6. Take a lunchtime walk. Grab that woolen hat and those mittens and get outside on your lunch hour. Even a 10-minute stroll around the block or parking lot will expose you to natural sunlight and endorphin-inducing exercise. An added bonus: According to Simmons College’s Center for Hygiene and Health in Home and Community, daily fresh air and exercise can help you avoid those workplace viruses and flus.
7. Workplace meditation. The cognitive and psychological benefits of daily or frequent meditation have been well documented. Even if you work in a cubicle or open-space office, use your headphones to avail yourself of the many websites that offer short guided meditations — some as brief as two minutes. My two favorite guided, no-cost meditation sites are Fragrant Heart and the UCLA Mindful Awareness Research Center.
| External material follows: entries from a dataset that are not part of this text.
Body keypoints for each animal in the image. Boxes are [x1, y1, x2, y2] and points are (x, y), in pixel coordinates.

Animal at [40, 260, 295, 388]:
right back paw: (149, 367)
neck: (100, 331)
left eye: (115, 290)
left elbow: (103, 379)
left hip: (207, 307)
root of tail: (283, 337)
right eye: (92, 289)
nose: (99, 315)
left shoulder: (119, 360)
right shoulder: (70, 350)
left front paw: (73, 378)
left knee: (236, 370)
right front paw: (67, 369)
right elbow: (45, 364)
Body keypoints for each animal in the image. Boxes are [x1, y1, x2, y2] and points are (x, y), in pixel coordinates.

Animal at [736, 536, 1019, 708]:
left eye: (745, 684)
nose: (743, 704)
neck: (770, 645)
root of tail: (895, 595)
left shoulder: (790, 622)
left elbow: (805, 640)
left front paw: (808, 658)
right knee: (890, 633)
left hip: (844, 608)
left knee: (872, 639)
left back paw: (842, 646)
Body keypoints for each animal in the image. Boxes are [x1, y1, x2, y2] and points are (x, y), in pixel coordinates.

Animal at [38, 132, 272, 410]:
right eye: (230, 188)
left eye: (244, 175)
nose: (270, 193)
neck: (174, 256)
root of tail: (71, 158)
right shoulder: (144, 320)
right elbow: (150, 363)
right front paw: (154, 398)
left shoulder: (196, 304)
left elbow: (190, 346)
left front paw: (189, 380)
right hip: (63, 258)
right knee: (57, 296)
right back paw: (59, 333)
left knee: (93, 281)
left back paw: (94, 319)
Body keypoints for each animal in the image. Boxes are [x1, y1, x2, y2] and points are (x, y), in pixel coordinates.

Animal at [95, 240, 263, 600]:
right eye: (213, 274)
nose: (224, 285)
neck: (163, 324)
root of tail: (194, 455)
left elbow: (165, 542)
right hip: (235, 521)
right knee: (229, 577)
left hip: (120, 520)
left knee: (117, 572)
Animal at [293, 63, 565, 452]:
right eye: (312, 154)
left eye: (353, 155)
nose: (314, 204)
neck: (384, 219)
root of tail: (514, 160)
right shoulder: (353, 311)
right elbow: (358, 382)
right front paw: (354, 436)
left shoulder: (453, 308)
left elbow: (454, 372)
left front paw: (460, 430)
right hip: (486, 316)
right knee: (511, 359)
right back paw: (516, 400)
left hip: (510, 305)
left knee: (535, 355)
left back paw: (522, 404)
8. Keep extra clothing in your car and desk. There’s this old adage that if you don’t like the weather in New England, just hang around until it changes. Added to the fickle weather are our closed-heating-system workplaces and centrally controlled thermostats.
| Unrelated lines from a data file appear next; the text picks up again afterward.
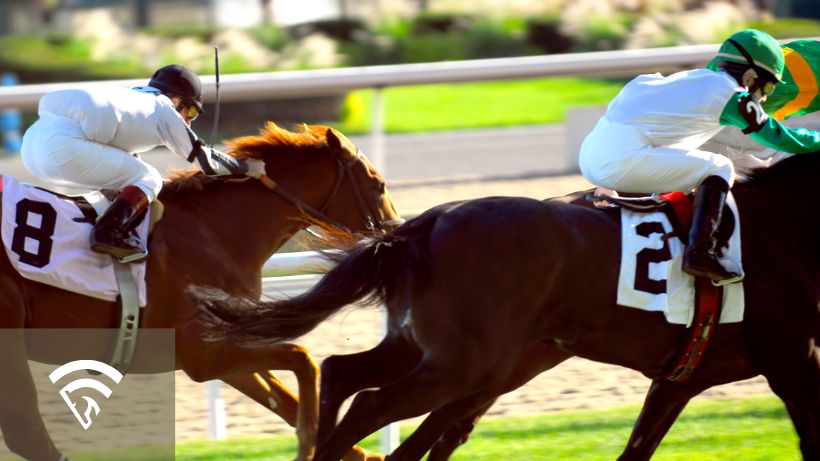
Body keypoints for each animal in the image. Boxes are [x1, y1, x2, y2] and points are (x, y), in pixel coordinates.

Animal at [0, 122, 400, 460]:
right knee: (26, 433)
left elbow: (282, 398)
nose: (397, 231)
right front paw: (309, 446)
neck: (217, 229)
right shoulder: (202, 353)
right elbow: (303, 359)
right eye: (378, 185)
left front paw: (363, 453)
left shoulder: (222, 349)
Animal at [200, 150, 820, 456]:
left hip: (432, 350)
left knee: (340, 373)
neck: (783, 226)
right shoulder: (795, 362)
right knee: (375, 405)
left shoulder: (679, 379)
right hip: (464, 363)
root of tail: (424, 225)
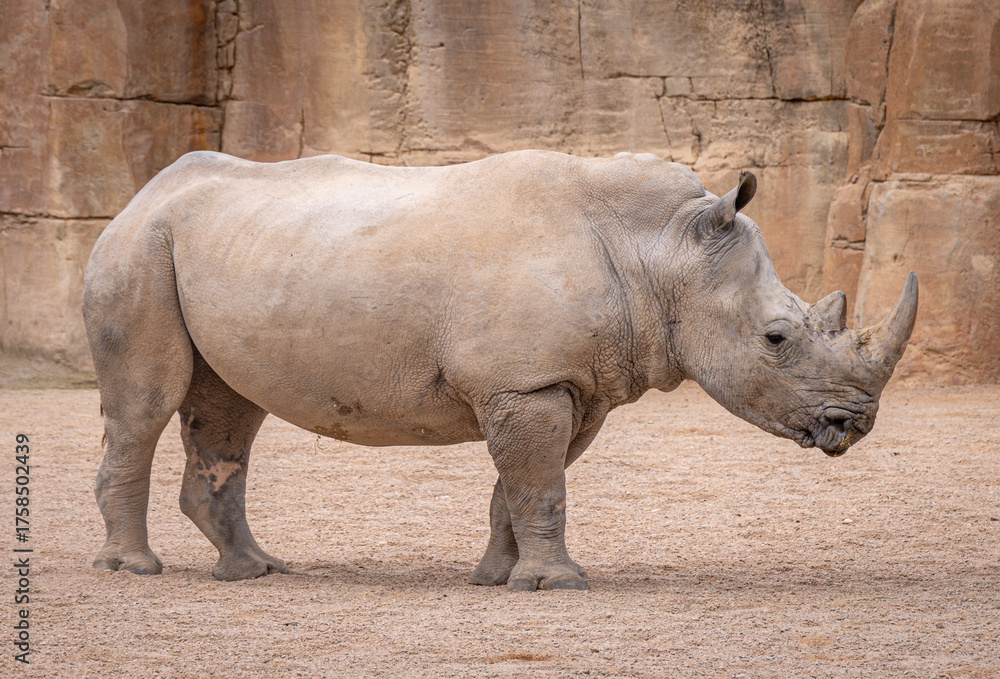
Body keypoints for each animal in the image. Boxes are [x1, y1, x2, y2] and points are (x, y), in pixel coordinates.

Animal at [83, 149, 917, 591]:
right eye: (777, 337)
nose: (854, 424)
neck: (664, 249)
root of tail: (139, 193)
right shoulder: (526, 380)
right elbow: (540, 484)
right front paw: (560, 585)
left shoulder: (568, 384)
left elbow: (518, 487)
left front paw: (498, 576)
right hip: (138, 249)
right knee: (146, 404)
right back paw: (135, 569)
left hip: (208, 249)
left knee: (228, 409)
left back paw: (256, 570)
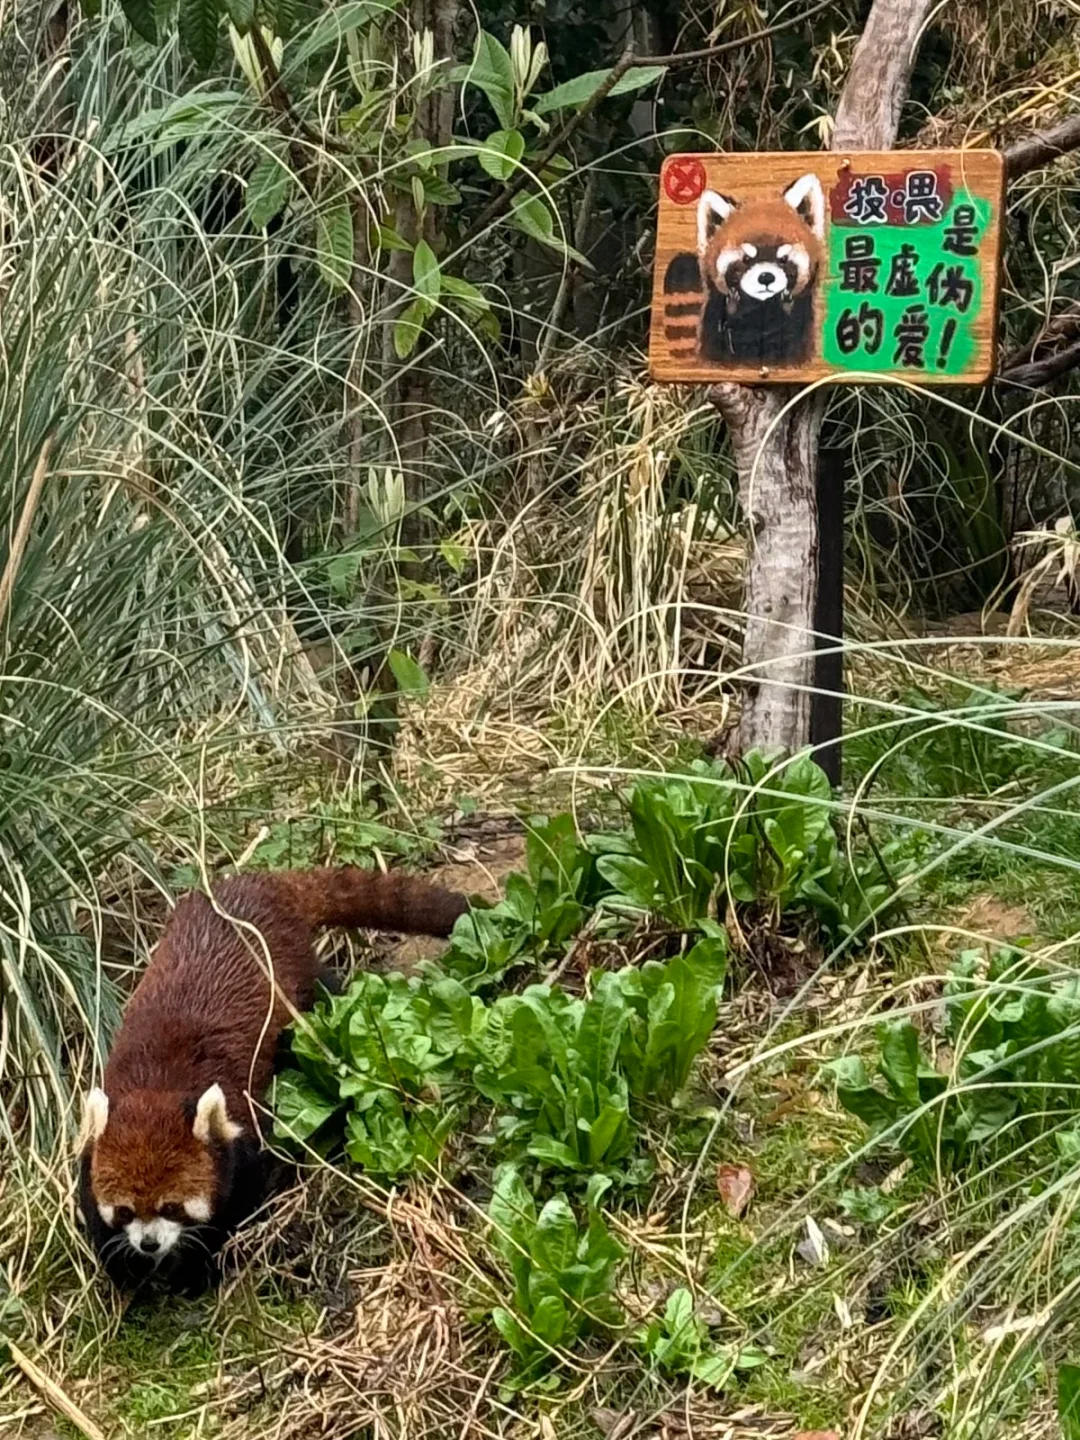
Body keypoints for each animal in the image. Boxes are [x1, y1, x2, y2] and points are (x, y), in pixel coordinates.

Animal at [76, 864, 466, 1296]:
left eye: (172, 1207)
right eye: (125, 1210)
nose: (149, 1243)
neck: (159, 1086)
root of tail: (257, 882)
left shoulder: (241, 1136)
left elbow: (235, 1206)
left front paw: (195, 1271)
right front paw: (130, 1276)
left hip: (297, 976)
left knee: (322, 992)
Why sit there freezing? Dress in layers. Keep your feet extra warm. Always have an extra sweater in case you need it.
9. Write tomorrow’s to-do list. The reduced daylight hours can interrupt our sleep patterns, which can leave you lying there fretting about tomorrow. Set yourself a daily reminder to stop working 10 minutes before the formal end of your workday. Use this time to write down tomorrow’s to-do list. This gives you a sense of control and lets you leave the work day where it belongs — at work.
10. Practice a transition ritual between work and home. Even on the weekends, our 24/7 digitally connected workplaces make it challenging to disconnect — really disconnect — from work. I advise my creative writing students to develop and set a ritual that helps them to switch from work brain to creative brain. Stop by the gym on your way home. Do some yoga or take a walk before dinner. Read a chapter of your latest book. Create a Spotify song list that prompts you to relax and unwind.